Soudainement sa verge se dévoile, un ridicule morceau de tissu conjonctif circoncis se présente devant moi, avec le bout de ma barre de fer je joue avec.
- Quelle est petite ! Dis-je en me tournant vers la fille.
Le mec se couve immédiatement le sexe avec ses mains, mais sur le coup de barre, il les enlève aussitôt.
La fille à une allure spectrale, elle semble morte et ne dit rien.
- Regardes bien ton petit amie ma chérie ! Lui dis-je.
Je frappe violement avec la barre sur son sexe, le type crispe tout ses muscles en criant, son dos se relève, mais je continue avec arde.
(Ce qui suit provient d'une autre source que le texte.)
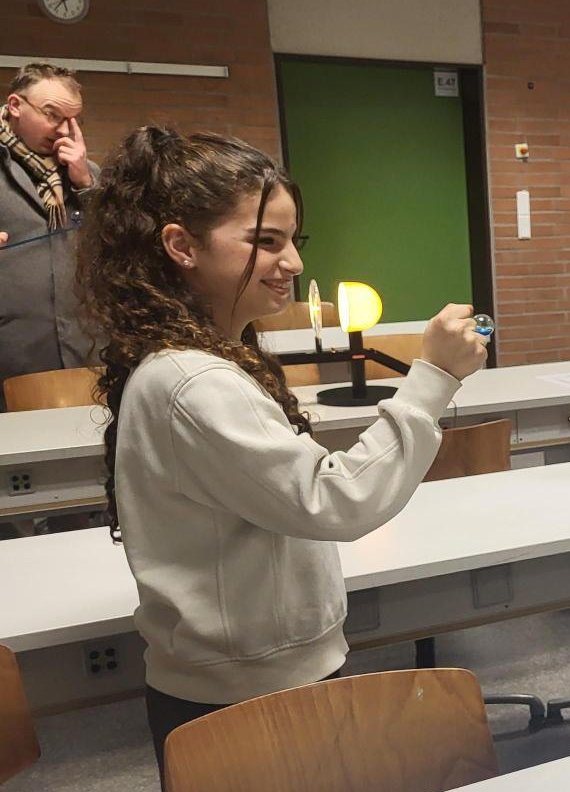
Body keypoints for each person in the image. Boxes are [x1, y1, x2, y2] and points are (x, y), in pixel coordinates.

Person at [73, 127, 489, 772]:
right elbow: (336, 500)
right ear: (182, 246)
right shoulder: (193, 381)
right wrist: (432, 376)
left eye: (294, 241)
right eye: (265, 241)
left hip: (253, 678)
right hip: (241, 696)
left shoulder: (205, 358)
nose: (292, 262)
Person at [1, 62, 97, 411]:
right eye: (53, 115)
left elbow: (119, 244)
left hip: (86, 353)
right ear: (15, 105)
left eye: (73, 120)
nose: (64, 130)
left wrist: (86, 184)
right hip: (12, 354)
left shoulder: (86, 174)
J’imagine son atroce souffrance et cela me procure un sentiment de jouissance.
Je tape.
Je tape.
Je tape.
Sa bite et le bas de son ventre son totalement éclatés, je regarde avec joie cette bouillie, splendide maelstrom de sang, de graisse, de sperme et de liquide séminale.
Il perd beaucoup de sang, mais il est encore en vie, de petits gémissements sortent encore de sa bouche alors que ses yeux frétillent dans leurs orbites. je tape alors sur son ventre, je suis fière de moi en voyant qu’en un seul coup celui-ci s’ouvre.
Je lâche mon arme et saute dessus, mes mains vigoureuses écartent le trou, et tout son abdomen se déchire.
Je joue à présent avec ses organes, tiens le foie ! Tiens les poumons !
Je me relève et pour finir lui éclate la cervelle, il n’a plus rien d’humain, je lui ai enlevais son humanité.
Je me tourne de nouveau vers la fille, elle semble être de nouveau en vie.
Elle tremble.
Je me colle à elle et lui caresse les seins.
Elle tremble.
Mes mains caressent ses jambes.
Elle tremble.
Je l’embrasse.
Elle tremble.
- TU ME TROUVES LAID?
Je lui file une claque et elle se retrouva à terre.
Je lui arrache son petit débardeur orange, et commence à lui sucer les seins.
Ses beaux petits seins bien ronds, comme ils sont bandants, je les pèse, les soupèse, je les embrasse.
Puis j’en ai assez.
Elle pousse des petits jappements.
Elle a le souffle haletant.
Elle à peur.
J’aime ca.
J’abaisse sa mini jupe puis son string.
Deux de mes doigts s’engouffrent dans son vagin.
Elle couine.
Je descends ma tête et commence à lui lécher les lèvres.
Elle pleure.
Sa cyprine couvre alors mon visage.
Elle cri.
S’en ai assez.
Je reprends la barre et lui fracasse le thorax.
Elle suffoque.
Je la pénètre.
Son dernier souffle est arrivé.
Je me lâche.
Elle est morte.
Je me relève alors et me met à marcher vers la lumière.